**Description of the task**
Reproduce each line below without any alteration.

**Dataset entries**
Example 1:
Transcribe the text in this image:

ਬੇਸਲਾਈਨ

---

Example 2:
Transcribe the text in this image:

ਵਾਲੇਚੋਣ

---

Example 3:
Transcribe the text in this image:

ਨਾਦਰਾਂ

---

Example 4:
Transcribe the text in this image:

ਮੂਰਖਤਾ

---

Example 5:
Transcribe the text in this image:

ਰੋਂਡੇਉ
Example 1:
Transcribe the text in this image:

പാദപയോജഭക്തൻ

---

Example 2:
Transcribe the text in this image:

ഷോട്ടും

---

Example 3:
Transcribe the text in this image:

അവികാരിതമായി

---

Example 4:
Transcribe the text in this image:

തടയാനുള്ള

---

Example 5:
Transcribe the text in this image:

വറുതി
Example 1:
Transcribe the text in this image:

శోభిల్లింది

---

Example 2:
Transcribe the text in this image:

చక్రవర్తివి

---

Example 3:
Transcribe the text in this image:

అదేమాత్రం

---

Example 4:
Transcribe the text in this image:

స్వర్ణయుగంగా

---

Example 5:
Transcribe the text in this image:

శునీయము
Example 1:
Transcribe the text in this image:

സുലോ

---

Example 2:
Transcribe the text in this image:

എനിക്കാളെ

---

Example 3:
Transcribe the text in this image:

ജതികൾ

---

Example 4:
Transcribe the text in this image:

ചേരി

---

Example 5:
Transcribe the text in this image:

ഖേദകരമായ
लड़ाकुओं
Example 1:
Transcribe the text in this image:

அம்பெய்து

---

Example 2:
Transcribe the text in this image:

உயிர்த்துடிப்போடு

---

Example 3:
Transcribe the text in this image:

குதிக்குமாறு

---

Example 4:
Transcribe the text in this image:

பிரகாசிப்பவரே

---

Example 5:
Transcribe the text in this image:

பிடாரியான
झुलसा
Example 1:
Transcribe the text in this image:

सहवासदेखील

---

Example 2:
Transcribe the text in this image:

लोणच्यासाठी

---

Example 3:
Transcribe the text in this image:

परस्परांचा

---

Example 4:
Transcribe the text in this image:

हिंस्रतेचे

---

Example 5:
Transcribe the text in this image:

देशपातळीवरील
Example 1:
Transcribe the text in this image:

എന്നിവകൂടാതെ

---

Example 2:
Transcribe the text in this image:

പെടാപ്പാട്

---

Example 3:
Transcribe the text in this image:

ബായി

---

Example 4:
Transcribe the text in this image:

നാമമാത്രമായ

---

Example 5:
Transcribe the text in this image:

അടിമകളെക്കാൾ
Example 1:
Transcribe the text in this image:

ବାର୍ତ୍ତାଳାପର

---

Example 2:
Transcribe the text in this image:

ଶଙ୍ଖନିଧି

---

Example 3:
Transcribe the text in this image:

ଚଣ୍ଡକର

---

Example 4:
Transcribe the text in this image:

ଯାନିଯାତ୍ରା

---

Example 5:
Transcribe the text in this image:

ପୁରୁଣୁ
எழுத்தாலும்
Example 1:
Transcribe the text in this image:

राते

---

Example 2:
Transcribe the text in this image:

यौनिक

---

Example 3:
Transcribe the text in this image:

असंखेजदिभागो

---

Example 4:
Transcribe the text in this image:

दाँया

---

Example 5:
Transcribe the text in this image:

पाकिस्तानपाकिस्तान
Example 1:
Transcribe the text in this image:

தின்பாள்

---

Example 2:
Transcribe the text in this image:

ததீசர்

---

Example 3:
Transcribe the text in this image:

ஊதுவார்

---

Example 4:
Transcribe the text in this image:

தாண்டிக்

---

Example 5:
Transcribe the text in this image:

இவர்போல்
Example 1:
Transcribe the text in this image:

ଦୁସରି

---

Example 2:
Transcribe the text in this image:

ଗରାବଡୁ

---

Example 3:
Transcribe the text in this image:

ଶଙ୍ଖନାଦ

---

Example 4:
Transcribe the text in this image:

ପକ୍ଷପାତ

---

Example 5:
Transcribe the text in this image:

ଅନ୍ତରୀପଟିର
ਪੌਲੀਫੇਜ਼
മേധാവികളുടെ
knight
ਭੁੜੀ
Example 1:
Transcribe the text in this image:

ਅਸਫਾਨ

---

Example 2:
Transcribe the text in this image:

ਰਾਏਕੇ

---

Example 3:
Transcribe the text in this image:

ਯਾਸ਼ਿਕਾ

**Task result**
Example 1:
Transcribe the text in this image:

ਬੇਸਲਾਈਨ

---

Example 2:
Transcribe the text in this image:

ਵਾਲੇਚੋਣ

---

Example 3:
Transcribe the text in this image:

ਨਾਦਰਾਂ

---

Example 4:
Transcribe the text in this image:

ਮੂਰਖਤਾ

---

Example 5:
Transcribe the text in this image:

ਰੋਂਡੇਉ
Example 1:
Transcribe the text in this image:

പാദപയോജഭക്തൻ

---

Example 2:
Transcribe the text in this image:

ഷോട്ടും

---

Example 3:
Transcribe the text in this image:

അവികാരിതമായി

---

Example 4:
Transcribe the text in this image:

തടയാനുള്ള

---

Example 5:
Transcribe the text in this image:

വറുതി
Example 1:
Transcribe the text in this image:

శోభిల్లింది

---

Example 2:
Transcribe the text in this image:

చక్రవర్తివి

---

Example 3:
Transcribe the text in this image:

అదేమాత్రం

---

Example 4:
Transcribe the text in this image:

స్వర్ణయుగంగా

---

Example 5:
Transcribe the text in this image:

శునీయము
Example 1:
Transcribe the text in this image:

സുലോ

---

Example 2:
Transcribe the text in this image:

എനിക്കാളെ

---

Example 3:
Transcribe the text in this image:

ജതികൾ

---

Example 4:
Transcribe the text in this image:

ചേരി

---

Example 5:
Transcribe the text in this image:

ഖേദകരമായ
लड़ाकुओं
Example 1:
Transcribe the text in this image:

அம்பெய்து

---

Example 2:
Transcribe the text in this image:

உயிர்த்துடிப்போடு

---

Example 3:
Transcribe the text in this image:

குதிக்குமாறு

---

Example 4:
Transcribe the text in this image:

பிரகாசிப்பவரே

---

Example 5:
Transcribe the text in this image:

பிடாரியான
झुलसा
Example 1:
Transcribe the text in this image:

सहवासदेखील

---

Example 2:
Transcribe the text in this image:

लोणच्यासाठी

---

Example 3:
Transcribe the text in this image:

परस्परांचा

---

Example 4:
Transcribe the text in this image:

हिंस्रतेचे

---

Example 5:
Transcribe the text in this image:

देशपातळीवरील
Example 1:
Transcribe the text in this image:

എന്നിവകൂടാതെ

---

Example 2:
Transcribe the text in this image:

പെടാപ്പാട്

---

Example 3:
Transcribe the text in this image:

ബായി

---

Example 4:
Transcribe the text in this image:

നാമമാത്രമായ

---

Example 5:
Transcribe the text in this image:

അടിമകളെക്കാൾ
Example 1:
Transcribe the text in this image:

ବାର୍ତ୍ତାଳାପର

---

Example 2:
Transcribe the text in this image:

ଶଙ୍ଖନିଧି

---

Example 3:
Transcribe the text in this image:

ଚଣ୍ଡକର

---

Example 4:
Transcribe the text in this image:

ଯାନିଯାତ୍ରା

---

Example 5:
Transcribe the text in this image:

ପୁରୁଣୁ
எழுத்தாலும்
Example 1:
Transcribe the text in this image:

राते

---

Example 2:
Transcribe the text in this image:

यौनिक

---

Example 3:
Transcribe the text in this image:

असंखेजदिभागो

---

Example 4:
Transcribe the text in this image:

दाँया

---

Example 5:
Transcribe the text in this image:

पाकिस्तानपाकिस्तान
Example 1:
Transcribe the text in this image:

தின்பாள்

---

Example 2:
Transcribe the text in this image:

ததீசர்

---

Example 3:
Transcribe the text in this image:

ஊதுவார்

---

Example 4:
Transcribe the text in this image:

தாண்டிக்

---

Example 5:
Transcribe the text in this image:

இவர்போல்
Example 1:
Transcribe the text in this image:

ଦୁସରି

---

Example 2:
Transcribe the text in this image:

ଗରାବଡୁ

---

Example 3:
Transcribe the text in this image:

ଶଙ୍ଖନାଦ

---

Example 4:
Transcribe the text in this image:

ପକ୍ଷପାତ

---

Example 5:
Transcribe the text in this image:

ଅନ୍ତରୀପଟିର
ਪੌਲੀਫੇਜ਼
മേധാവികളുടെ
knight
ਭੁੜੀ
Example 1:
Transcribe the text in this image:

ਅਸਫਾਨ

---

Example 2:
Transcribe the text in this image:

ਰਾਏਕੇ

---

Example 3:
Transcribe the text in this image:

ਯਾਸ਼ਿਕਾ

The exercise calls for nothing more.